_Action item_: Would you write the data out once more, exactly as it is?

(Saved entries)
***

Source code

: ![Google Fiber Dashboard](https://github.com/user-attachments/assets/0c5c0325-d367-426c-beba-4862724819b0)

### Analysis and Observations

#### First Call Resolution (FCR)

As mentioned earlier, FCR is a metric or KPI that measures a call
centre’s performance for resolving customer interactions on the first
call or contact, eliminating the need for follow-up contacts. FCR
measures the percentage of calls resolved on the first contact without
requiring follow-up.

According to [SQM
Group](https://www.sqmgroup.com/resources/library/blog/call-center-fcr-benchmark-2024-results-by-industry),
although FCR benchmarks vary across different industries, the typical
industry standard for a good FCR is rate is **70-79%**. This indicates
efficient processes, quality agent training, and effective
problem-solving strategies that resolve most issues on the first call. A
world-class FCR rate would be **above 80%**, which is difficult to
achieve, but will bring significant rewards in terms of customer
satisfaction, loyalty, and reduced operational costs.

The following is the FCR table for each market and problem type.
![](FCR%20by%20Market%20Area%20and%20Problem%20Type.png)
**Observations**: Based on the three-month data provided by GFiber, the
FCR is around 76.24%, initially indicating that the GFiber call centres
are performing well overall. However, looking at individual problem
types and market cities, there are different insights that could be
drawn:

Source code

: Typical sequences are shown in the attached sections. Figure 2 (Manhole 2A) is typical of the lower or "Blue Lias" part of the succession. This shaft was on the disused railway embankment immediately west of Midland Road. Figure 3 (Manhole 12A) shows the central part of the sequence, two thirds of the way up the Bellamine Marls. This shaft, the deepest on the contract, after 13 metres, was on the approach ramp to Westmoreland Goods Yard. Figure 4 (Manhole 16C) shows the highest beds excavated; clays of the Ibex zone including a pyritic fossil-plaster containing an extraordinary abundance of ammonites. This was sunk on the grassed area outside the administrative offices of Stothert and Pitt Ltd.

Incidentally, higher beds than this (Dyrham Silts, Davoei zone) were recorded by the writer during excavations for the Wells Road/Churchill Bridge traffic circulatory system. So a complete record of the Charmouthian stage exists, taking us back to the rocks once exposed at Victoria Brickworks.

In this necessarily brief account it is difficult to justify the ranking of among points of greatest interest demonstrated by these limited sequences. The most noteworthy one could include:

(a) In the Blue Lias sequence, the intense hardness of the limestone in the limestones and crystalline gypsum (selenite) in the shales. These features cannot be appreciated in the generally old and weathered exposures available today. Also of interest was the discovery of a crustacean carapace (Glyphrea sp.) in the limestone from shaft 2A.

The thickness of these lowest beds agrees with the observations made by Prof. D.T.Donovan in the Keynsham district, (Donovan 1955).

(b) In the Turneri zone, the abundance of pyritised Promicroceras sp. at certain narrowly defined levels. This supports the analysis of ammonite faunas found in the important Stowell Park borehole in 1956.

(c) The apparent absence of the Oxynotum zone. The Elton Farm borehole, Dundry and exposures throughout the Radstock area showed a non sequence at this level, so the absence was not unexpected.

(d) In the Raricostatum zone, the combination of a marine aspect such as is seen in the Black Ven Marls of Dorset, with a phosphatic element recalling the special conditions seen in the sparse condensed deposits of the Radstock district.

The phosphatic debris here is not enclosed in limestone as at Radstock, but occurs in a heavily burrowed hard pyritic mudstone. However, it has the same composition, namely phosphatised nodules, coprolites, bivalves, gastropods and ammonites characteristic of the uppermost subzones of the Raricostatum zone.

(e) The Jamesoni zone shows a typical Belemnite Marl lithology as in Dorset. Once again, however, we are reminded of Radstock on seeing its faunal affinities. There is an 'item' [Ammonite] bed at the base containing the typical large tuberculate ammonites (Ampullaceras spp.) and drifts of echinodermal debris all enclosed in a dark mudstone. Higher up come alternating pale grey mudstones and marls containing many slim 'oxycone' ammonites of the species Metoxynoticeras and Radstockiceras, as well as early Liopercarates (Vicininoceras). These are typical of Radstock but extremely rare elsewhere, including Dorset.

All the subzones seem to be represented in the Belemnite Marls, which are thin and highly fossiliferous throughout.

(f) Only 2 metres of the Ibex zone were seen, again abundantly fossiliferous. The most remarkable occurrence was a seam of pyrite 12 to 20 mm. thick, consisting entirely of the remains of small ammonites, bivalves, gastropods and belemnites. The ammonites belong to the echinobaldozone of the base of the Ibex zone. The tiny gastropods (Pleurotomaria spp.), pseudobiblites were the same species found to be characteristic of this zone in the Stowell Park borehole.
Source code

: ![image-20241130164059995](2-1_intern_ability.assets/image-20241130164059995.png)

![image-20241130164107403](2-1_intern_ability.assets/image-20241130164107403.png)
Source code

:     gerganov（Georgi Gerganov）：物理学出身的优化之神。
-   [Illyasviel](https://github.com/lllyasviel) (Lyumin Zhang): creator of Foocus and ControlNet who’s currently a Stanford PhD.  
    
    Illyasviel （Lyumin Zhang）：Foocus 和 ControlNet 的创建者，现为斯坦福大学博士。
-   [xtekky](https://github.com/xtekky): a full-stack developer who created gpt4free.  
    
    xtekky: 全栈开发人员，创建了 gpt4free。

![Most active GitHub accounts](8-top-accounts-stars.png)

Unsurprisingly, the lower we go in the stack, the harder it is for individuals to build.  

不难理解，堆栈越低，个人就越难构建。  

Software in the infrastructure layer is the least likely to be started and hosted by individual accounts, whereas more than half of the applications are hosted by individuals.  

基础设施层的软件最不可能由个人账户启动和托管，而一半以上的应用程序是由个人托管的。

***

_Solution to the exercise_:
Source code

: ![Google Fiber Dashboard](https://github.com/user-attachments/assets/0c5c0325-d367-426c-beba-4862724819b0)

### Analysis and Observations

#### First Call Resolution (FCR)

As mentioned earlier, FCR is a metric or KPI that measures a call
centre’s performance for resolving customer interactions on the first
call or contact, eliminating the need for follow-up contacts. FCR
measures the percentage of calls resolved on the first contact without
requiring follow-up.

According to [SQM
Group](https://www.sqmgroup.com/resources/library/blog/call-center-fcr-benchmark-2024-results-by-industry),
although FCR benchmarks vary across different industries, the typical
industry standard for a good FCR is rate is **70-79%**. This indicates
efficient processes, quality agent training, and effective
problem-solving strategies that resolve most issues on the first call. A
world-class FCR rate would be **above 80%**, which is difficult to
achieve, but will bring significant rewards in terms of customer
satisfaction, loyalty, and reduced operational costs.

The following is the FCR table for each market and problem type.
![](FCR%20by%20Market%20Area%20and%20Problem%20Type.png)
**Observations**: Based on the three-month data provided by GFiber, the
FCR is around 76.24%, initially indicating that the GFiber call centres
are performing well overall. However, looking at individual problem
types and market cities, there are different insights that could be
drawn:

Source code

: Typical sequences are shown in the attached sections. Figure 2 (Manhole 2A) is typical of the lower or "Blue Lias" part of the succession. This shaft was on the disused railway embankment immediately west of Midland Road. Figure 3 (Manhole 12A) shows the central part of the sequence, two thirds of the way up the Bellamine Marls. This shaft, the deepest on the contract, after 13 metres, was on the approach ramp to Westmoreland Goods Yard. Figure 4 (Manhole 16C) shows the highest beds excavated; clays of the Ibex zone including a pyritic fossil-plaster containing an extraordinary abundance of ammonites. This was sunk on the grassed area outside the administrative offices of Stothert and Pitt Ltd.

Incidentally, higher beds than this (Dyrham Silts, Davoei zone) were recorded by the writer during excavations for the Wells Road/Churchill Bridge traffic circulatory system. So a complete record of the Charmouthian stage exists, taking us back to the rocks once exposed at Victoria Brickworks.

In this necessarily brief account it is difficult to justify the ranking of among points of greatest interest demonstrated by these limited sequences. The most noteworthy one could include:

(a) In the Blue Lias sequence, the intense hardness of the limestone in the limestones and crystalline gypsum (selenite) in the shales. These features cannot be appreciated in the generally old and weathered exposures available today. Also of interest was the discovery of a crustacean carapace (Glyphrea sp.) in the limestone from shaft 2A.

The thickness of these lowest beds agrees with the observations made by Prof. D.T.Donovan in the Keynsham district, (Donovan 1955).

(b) In the Turneri zone, the abundance of pyritised Promicroceras sp. at certain narrowly defined levels. This supports the analysis of ammonite faunas found in the important Stowell Park borehole in 1956.

(c) The apparent absence of the Oxynotum zone. The Elton Farm borehole, Dundry and exposures throughout the Radstock area showed a non sequence at this level, so the absence was not unexpected.

(d) In the Raricostatum zone, the combination of a marine aspect such as is seen in the Black Ven Marls of Dorset, with a phosphatic element recalling the special conditions seen in the sparse condensed deposits of the Radstock district.

The phosphatic debris here is not enclosed in limestone as at Radstock, but occurs in a heavily burrowed hard pyritic mudstone. However, it has the same composition, namely phosphatised nodules, coprolites, bivalves, gastropods and ammonites characteristic of the uppermost subzones of the Raricostatum zone.

(e) The Jamesoni zone shows a typical Belemnite Marl lithology as in Dorset. Once again, however, we are reminded of Radstock on seeing its faunal affinities. There is an 'item' [Ammonite] bed at the base containing the typical large tuberculate ammonites (Ampullaceras spp.) and drifts of echinodermal debris all enclosed in a dark mudstone. Higher up come alternating pale grey mudstones and marls containing many slim 'oxycone' ammonites of the species Metoxynoticeras and Radstockiceras, as well as early Liopercarates (Vicininoceras). These are typical of Radstock but extremely rare elsewhere, including Dorset.

All the subzones seem to be represented in the Belemnite Marls, which are thin and highly fossiliferous throughout.

(f) Only 2 metres of the Ibex zone were seen, again abundantly fossiliferous. The most remarkable occurrence was a seam of pyrite 12 to 20 mm. thick, consisting entirely of the remains of small ammonites, bivalves, gastropods and belemnites. The ammonites belong to the echinobaldozone of the base of the Ibex zone. The tiny gastropods (Pleurotomaria spp.), pseudobiblites were the same species found to be characteristic of this zone in the Stowell Park borehole.
Source code

: ![image-20241130164059995](2-1_intern_ability.assets/image-20241130164059995.png)

![image-20241130164107403](2-1_intern_ability.assets/image-20241130164107403.png)
Source code

:     gerganov（Georgi Gerganov）：物理学出身的优化之神。
-   [Illyasviel](https://github.com/lllyasviel) (Lyumin Zhang): creator of Foocus and ControlNet who’s currently a Stanford PhD.  
    
    Illyasviel （Lyumin Zhang）：Foocus 和 ControlNet 的创建者，现为斯坦福大学博士。
-   [xtekky](https://github.com/xtekky): a full-stack developer who created gpt4free.  
    
    xtekky: 全栈开发人员，创建了 gpt4free。

![Most active GitHub accounts](8-top-accounts-stars.png)

Unsurprisingly, the lower we go in the stack, the harder it is for individuals to build.  

不难理解，堆栈越低，个人就越难构建。  

Software in the infrastructure layer is the least likely to be started and hosted by individual accounts, whereas more than half of the applications are hosted by individuals.  

基础设施层的软件最不可能由个人账户启动和托管，而一半以上的应用程序是由个人托管的。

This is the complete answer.